Page images and extracted text

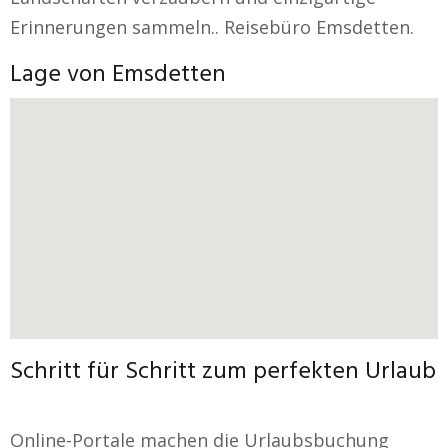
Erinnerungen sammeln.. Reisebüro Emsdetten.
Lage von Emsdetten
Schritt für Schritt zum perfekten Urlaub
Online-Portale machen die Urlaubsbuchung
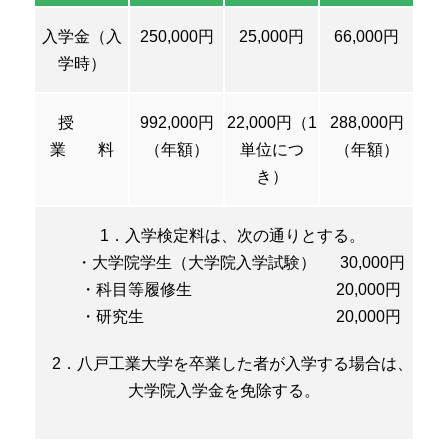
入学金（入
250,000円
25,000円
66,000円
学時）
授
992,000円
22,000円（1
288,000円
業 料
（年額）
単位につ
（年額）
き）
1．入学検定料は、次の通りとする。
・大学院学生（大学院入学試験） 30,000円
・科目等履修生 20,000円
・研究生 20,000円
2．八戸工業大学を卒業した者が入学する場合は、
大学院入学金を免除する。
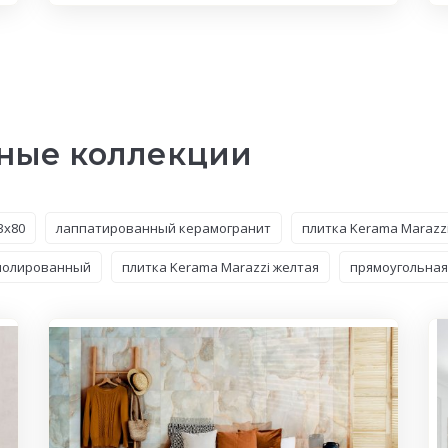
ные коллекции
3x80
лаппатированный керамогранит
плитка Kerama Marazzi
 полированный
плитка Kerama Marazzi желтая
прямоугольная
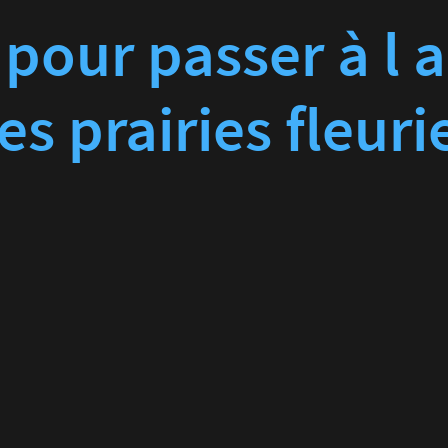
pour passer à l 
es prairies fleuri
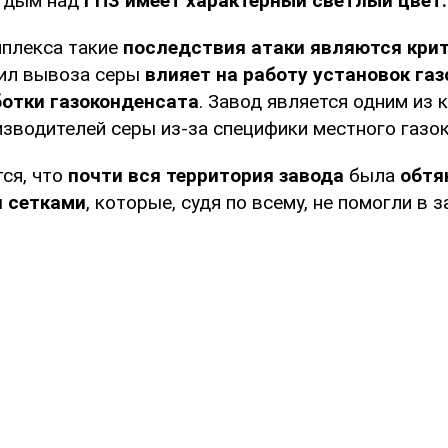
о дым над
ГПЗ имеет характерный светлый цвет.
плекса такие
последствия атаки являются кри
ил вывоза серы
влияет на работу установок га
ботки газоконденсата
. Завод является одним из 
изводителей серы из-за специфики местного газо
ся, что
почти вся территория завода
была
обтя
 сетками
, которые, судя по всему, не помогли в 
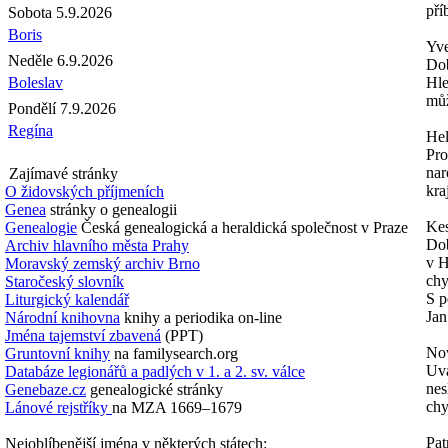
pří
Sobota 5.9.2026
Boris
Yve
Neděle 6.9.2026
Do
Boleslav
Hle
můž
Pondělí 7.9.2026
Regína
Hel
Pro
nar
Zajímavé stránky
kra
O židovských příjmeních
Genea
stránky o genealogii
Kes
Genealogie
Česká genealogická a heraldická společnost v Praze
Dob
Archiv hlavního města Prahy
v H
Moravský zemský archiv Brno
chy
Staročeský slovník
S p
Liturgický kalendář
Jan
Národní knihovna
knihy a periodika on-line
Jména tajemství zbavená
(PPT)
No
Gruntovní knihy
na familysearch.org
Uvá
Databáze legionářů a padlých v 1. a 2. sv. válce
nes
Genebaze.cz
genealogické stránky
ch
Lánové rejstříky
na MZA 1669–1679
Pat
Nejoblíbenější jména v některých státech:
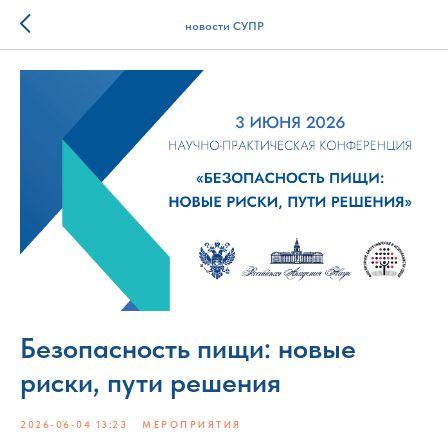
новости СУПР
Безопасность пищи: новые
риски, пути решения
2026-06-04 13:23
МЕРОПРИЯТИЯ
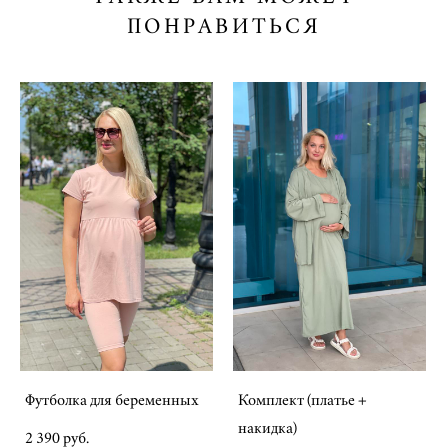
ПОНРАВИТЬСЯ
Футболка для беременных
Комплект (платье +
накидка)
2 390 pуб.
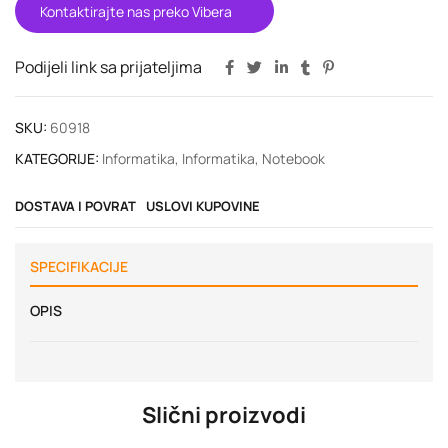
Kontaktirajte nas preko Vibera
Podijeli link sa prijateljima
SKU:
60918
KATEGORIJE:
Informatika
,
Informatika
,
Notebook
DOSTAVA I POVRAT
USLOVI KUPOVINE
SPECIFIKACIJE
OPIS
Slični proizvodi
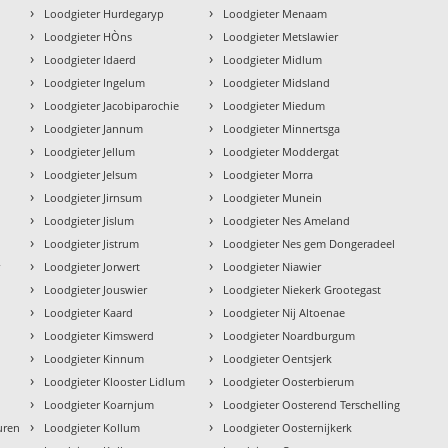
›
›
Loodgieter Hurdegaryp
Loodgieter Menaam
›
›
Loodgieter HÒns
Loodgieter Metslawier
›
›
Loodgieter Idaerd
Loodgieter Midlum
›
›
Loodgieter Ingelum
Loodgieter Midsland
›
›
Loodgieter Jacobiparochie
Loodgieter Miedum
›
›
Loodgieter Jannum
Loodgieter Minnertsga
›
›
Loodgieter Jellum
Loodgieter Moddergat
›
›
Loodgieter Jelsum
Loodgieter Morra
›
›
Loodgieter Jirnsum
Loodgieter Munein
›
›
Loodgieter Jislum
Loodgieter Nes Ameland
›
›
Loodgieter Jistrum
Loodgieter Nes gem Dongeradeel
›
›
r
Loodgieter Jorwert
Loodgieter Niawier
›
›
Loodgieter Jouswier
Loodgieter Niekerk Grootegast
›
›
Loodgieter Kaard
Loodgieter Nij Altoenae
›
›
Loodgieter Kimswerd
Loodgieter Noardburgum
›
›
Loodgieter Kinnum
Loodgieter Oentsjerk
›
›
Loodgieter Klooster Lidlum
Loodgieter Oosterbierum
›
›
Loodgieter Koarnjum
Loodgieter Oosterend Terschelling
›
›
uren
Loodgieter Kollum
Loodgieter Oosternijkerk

◆ TASK TO CARRY OUT: Reproduce the data word for word without its images.

◆ SOLUTION TO THIS EXERCISE:
Erinnerungen sammeln.. Reisebüro Emsdetten.
Lage von Emsdetten
Schritt für Schritt zum perfekten Urlaub
Online-Portale machen die Urlaubsbuchung
入学金（入
250,000円
25,000円
66,000円
学時）
授
992,000円
22,000円（1
288,000円
業 料
（年額）
単位につ
（年額）
き）
1．入学検定料は、次の通りとする。
・大学院学生（大学院入学試験） 30,000円
・科目等履修生 20,000円
・研究生 20,000円
2．八戸工業大学を卒業した者が入学する場合は、
大学院入学金を免除する。
ные коллекции
3x80
лаппатированный керамогранит
плитка Kerama Marazzi
 полированный
плитка Kerama Marazzi желтая
прямоугольная
pour passer à l 
es prairies fleuri
о дым над
ГПЗ имеет характерный светлый цвет.
плекса такие
последствия атаки являются кри
ил вывоза серы
влияет на работу установок га
ботки газоконденсата
. Завод является одним из 
изводителей серы из-за специфики местного газо
ся, что
почти вся территория завода
была
обтя
 сетками
, которые, судя по всему, не помогли в 
pří
Sobota 5.9.2026
Boris
Yve
Neděle 6.9.2026
Do
Boleslav
Hle
můž
Pondělí 7.9.2026
Regína
Hel
Pro
nar
Zajímavé stránky
kra
O židovských příjmeních
Genea
stránky o genealogii
Kes
Genealogie
Česká genealogická a heraldická společnost v Praze
Dob
Archiv hlavního města Prahy
v H
Moravský zemský archiv Brno
chy
Staročeský slovník
S p
Liturgický kalendář
Jan
Národní knihovna
knihy a periodika on-line
Jména tajemství zbavená
(PPT)
No
Gruntovní knihy
na familysearch.org
Uvá
Databáze legionářů a padlých v 1. a 2. sv. válce
nes
Genebaze.cz
genealogické stránky
ch
Lánové rejstříky
na MZA 1669–1679
Pat
Nejoblíbenější jména v některých státech:
новости СУПР
Безопасность пищи: новые
риски, пути решения
2026-06-04 13:23
МЕРОПРИЯТИЯ
ПОНРАВИТЬСЯ
Футболка для беременных
Комплект (платье +
накидка)
2 390 pуб.
Kontaktirajte nas preko Vibera
Podijeli link sa prijateljima
SKU:
60918
KATEGORIJE:
Informatika
,
Informatika
,
Notebook
DOSTAVA I POVRAT
USLOVI KUPOVINE
SPECIFIKACIJE
OPIS
Slični proizvodi
›
›
Loodgieter Hurdegaryp
Loodgieter Menaam
›
›
Loodgieter HÒns
Loodgieter Metslawier
›
›
Loodgieter Idaerd
Loodgieter Midlum
›
›
Loodgieter Ingelum
Loodgieter Midsland
›
›
Loodgieter Jacobiparochie
Loodgieter Miedum
›
›
Loodgieter Jannum
Loodgieter Minnertsga
›
›
Loodgieter Jellum
Loodgieter Moddergat
›
›
Loodgieter Jelsum
Loodgieter Morra
›
›
Loodgieter Jirnsum
Loodgieter Munein
›
›
Loodgieter Jislum
Loodgieter Nes Ameland
›
›
Loodgieter Jistrum
Loodgieter Nes gem Dongeradeel
›
›
r
Loodgieter Jorwert
Loodgieter Niawier
›
›
Loodgieter Jouswier
Loodgieter Niekerk Grootegast
›
›
Loodgieter Kaard
Loodgieter Nij Altoenae
›
›
Loodgieter Kimswerd
Loodgieter Noardburgum
›
›
Loodgieter Kinnum
Loodgieter Oentsjerk
›
›
Loodgieter Klooster Lidlum
Loodgieter Oosterbierum
›
›
Loodgieter Koarnjum
Loodgieter Oosterend Terschelling
›
›
uren
Loodgieter Kollum
Loodgieter Oosternijkerk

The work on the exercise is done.